**Dataset extract**
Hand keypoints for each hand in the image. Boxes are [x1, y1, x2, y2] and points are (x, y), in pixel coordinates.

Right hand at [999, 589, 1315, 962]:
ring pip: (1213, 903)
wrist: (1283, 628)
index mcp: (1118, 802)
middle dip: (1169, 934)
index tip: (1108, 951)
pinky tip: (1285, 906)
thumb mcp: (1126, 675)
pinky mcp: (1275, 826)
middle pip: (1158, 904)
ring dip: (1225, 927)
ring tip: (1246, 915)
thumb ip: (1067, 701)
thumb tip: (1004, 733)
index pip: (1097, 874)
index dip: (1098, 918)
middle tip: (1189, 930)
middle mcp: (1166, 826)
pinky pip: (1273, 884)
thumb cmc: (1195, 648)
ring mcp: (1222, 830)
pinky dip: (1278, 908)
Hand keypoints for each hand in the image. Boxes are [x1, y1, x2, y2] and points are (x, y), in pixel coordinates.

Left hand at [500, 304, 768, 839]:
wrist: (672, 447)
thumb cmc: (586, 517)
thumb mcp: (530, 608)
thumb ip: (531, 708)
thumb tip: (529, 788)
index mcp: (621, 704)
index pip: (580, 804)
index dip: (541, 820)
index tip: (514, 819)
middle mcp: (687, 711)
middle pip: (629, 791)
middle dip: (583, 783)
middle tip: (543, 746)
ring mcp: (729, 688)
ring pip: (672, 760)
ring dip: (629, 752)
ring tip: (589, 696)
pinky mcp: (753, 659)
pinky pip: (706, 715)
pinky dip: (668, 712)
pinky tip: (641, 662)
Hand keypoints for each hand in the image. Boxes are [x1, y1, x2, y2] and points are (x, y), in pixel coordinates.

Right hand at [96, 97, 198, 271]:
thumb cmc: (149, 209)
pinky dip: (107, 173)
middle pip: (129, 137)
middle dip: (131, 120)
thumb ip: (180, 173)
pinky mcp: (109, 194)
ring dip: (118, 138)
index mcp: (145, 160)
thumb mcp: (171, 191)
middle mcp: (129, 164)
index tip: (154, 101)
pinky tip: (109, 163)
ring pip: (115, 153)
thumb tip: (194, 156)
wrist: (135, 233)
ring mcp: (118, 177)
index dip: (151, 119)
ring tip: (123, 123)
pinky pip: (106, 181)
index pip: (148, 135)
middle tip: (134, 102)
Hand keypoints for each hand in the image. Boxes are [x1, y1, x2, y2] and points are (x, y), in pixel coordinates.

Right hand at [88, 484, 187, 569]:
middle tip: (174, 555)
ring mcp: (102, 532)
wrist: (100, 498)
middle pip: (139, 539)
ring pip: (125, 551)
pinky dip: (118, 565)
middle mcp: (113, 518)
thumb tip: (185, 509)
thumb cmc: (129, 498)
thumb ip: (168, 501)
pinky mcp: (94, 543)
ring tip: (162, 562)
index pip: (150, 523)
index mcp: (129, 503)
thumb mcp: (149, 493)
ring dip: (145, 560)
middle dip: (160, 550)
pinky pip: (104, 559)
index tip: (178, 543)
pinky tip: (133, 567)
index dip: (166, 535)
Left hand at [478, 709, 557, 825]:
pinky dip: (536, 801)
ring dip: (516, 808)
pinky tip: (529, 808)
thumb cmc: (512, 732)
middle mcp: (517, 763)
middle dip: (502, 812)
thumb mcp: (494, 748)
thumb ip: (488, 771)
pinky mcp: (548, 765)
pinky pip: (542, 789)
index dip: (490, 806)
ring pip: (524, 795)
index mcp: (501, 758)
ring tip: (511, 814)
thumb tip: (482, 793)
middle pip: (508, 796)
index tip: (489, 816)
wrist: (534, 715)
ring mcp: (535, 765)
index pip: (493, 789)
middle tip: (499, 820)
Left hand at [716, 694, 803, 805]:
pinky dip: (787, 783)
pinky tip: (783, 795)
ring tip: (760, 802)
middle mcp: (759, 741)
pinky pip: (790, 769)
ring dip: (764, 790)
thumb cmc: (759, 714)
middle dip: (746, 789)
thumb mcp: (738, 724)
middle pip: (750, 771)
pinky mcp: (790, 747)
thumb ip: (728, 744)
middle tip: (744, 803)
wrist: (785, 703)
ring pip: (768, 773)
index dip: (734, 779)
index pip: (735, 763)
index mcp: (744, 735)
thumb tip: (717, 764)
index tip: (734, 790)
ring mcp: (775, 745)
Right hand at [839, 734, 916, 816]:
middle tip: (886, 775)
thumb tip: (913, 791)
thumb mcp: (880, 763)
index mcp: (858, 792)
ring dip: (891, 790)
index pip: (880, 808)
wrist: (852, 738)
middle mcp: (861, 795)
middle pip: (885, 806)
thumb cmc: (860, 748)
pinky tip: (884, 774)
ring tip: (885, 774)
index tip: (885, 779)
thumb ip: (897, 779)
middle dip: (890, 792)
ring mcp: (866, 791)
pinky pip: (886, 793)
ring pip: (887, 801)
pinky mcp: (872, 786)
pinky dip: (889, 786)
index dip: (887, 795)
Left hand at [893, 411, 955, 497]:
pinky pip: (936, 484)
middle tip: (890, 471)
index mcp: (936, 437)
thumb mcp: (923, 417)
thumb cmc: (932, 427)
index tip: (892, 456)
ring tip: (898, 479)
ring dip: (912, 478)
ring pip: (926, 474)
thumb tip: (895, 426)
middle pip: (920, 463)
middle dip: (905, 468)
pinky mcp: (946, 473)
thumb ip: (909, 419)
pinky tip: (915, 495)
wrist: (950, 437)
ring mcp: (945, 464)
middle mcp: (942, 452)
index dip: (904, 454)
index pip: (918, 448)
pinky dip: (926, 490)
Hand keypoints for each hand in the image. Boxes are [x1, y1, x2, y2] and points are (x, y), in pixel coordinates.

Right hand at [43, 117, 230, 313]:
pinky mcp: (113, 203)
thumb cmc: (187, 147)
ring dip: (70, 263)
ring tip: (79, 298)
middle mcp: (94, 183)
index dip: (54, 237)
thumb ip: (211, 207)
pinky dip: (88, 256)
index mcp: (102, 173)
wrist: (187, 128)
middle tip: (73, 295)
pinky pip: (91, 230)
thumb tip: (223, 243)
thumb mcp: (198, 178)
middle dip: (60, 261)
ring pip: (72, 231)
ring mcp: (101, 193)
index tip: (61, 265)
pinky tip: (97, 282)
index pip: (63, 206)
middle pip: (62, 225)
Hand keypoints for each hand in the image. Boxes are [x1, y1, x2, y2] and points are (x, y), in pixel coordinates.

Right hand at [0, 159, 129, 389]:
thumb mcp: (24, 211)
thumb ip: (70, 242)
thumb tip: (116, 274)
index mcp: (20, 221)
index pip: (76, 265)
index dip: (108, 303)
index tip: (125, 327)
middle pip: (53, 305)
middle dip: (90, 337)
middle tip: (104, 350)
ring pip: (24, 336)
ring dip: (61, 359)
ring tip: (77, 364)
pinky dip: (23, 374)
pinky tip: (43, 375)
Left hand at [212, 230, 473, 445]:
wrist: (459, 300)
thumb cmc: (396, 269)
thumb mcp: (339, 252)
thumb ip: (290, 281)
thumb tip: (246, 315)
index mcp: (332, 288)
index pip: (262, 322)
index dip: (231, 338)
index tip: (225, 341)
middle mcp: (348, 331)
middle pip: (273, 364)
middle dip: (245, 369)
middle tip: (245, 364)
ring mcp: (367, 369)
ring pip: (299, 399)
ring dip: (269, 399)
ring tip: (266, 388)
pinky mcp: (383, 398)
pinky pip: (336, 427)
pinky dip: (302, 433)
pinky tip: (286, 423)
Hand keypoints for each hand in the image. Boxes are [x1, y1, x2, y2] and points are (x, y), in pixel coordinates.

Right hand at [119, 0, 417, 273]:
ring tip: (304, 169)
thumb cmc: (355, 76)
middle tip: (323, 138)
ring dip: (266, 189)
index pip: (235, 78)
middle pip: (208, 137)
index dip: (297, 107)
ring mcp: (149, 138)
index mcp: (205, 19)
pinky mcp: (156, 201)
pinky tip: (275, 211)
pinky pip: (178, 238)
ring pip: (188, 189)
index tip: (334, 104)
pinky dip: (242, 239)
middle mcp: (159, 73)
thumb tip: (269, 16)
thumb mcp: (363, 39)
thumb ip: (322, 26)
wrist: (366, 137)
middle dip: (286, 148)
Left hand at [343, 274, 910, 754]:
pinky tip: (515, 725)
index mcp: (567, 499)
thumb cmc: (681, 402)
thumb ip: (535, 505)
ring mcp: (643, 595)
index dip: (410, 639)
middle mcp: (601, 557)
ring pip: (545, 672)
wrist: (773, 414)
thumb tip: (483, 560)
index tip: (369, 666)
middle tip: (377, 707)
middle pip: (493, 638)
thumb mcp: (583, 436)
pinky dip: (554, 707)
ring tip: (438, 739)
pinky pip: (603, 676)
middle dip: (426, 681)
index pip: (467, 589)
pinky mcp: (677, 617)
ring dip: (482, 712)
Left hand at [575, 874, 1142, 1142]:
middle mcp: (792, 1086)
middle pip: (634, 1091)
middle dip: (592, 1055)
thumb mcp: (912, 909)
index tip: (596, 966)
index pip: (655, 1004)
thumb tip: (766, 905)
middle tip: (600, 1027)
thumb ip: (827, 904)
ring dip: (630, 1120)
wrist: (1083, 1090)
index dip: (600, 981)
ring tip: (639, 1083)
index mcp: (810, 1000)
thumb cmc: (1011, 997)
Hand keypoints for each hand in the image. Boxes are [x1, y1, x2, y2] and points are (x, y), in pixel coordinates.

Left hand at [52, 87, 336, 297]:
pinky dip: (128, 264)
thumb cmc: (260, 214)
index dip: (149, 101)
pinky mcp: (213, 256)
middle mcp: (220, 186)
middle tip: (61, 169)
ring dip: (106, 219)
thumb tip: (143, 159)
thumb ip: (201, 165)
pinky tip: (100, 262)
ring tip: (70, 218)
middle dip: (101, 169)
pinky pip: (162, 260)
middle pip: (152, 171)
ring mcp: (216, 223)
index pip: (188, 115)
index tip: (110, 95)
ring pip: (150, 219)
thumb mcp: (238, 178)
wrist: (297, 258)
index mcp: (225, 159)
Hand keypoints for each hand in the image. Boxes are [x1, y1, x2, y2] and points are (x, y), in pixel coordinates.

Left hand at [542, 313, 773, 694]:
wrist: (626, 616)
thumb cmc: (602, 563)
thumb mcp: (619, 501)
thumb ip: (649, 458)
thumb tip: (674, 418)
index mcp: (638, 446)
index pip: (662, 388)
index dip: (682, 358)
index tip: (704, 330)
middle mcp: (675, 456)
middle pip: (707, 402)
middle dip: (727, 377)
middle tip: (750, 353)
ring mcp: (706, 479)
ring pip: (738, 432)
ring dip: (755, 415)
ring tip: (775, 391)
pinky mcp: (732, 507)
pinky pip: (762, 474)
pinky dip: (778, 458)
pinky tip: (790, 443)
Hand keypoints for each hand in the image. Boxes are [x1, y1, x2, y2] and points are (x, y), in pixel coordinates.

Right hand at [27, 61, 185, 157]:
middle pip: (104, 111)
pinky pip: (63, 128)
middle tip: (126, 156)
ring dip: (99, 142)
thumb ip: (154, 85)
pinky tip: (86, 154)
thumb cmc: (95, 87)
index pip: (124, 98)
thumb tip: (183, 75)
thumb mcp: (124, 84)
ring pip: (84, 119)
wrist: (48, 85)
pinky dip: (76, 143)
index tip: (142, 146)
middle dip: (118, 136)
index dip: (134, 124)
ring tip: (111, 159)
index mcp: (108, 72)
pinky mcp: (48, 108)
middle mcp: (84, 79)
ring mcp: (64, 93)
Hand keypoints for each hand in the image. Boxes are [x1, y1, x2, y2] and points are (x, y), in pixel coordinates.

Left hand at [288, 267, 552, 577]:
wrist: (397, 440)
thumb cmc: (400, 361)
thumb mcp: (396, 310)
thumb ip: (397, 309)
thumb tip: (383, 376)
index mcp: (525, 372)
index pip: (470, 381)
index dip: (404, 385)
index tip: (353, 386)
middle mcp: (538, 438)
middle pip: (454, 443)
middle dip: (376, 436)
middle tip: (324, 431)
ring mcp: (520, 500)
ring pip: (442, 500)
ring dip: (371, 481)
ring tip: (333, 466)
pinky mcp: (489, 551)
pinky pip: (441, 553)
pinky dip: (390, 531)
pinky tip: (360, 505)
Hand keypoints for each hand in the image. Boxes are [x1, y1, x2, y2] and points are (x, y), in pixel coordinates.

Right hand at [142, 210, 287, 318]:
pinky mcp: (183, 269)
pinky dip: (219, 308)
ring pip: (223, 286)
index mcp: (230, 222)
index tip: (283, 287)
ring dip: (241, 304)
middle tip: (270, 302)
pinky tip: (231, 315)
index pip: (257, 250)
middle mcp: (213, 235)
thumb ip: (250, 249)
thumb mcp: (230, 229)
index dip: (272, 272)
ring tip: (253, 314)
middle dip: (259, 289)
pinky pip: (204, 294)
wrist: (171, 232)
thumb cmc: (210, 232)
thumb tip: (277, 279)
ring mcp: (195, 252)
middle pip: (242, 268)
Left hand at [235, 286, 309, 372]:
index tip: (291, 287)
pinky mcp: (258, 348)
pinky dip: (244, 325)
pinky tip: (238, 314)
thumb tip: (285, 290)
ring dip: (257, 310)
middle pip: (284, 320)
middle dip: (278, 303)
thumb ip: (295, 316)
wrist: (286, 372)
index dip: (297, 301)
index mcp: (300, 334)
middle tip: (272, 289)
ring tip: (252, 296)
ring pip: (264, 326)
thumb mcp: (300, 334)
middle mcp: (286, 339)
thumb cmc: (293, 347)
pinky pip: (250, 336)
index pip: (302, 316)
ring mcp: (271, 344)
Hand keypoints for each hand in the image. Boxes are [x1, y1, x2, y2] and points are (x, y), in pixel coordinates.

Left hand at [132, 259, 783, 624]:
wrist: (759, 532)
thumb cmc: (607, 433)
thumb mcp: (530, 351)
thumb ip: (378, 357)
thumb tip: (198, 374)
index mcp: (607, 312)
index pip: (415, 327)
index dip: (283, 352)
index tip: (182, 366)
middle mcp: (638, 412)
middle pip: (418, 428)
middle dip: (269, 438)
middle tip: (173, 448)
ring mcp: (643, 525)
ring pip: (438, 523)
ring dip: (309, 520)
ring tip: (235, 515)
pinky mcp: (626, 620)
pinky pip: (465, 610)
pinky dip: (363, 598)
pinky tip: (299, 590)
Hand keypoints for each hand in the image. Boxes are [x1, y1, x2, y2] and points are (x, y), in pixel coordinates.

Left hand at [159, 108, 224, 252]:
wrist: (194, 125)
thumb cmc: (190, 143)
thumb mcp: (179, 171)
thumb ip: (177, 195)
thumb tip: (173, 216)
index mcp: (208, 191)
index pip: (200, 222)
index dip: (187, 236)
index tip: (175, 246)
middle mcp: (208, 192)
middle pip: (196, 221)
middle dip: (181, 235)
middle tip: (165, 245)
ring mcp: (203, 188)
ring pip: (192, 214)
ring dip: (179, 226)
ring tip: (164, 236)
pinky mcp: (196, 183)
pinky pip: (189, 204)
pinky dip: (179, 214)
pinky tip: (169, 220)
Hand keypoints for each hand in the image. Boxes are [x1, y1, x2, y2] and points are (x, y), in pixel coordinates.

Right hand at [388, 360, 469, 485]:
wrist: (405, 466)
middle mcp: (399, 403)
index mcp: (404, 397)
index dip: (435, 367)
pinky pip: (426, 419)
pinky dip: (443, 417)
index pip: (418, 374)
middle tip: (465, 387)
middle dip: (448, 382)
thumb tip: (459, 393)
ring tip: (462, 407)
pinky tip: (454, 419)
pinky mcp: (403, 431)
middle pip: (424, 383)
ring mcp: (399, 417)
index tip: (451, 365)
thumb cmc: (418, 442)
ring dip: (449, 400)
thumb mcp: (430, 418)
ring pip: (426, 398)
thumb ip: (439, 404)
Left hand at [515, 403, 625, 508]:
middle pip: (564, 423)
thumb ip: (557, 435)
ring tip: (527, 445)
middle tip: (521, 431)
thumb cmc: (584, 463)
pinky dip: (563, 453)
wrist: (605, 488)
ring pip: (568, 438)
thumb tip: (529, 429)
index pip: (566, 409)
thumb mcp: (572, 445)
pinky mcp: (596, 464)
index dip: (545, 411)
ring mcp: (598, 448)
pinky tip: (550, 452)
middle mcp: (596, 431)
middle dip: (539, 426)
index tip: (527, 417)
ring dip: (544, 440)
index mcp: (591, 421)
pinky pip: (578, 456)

**Try it**
All lines from the beginning of the listing through the one with "pinky tip: (1285, 906)" are to be restated word for word, and only those.

**Task answer**
Hand keypoints for each hand in the image. Boxes are [x1, y1, x2, y2] and points are (x, y), in pixel coordinates.

Right hand at [999, 589, 1315, 962]:
ring pip: (1213, 903)
wrist: (1283, 628)
index mcp: (1118, 802)
middle dip: (1169, 934)
index tip: (1108, 951)
pinky tip: (1285, 906)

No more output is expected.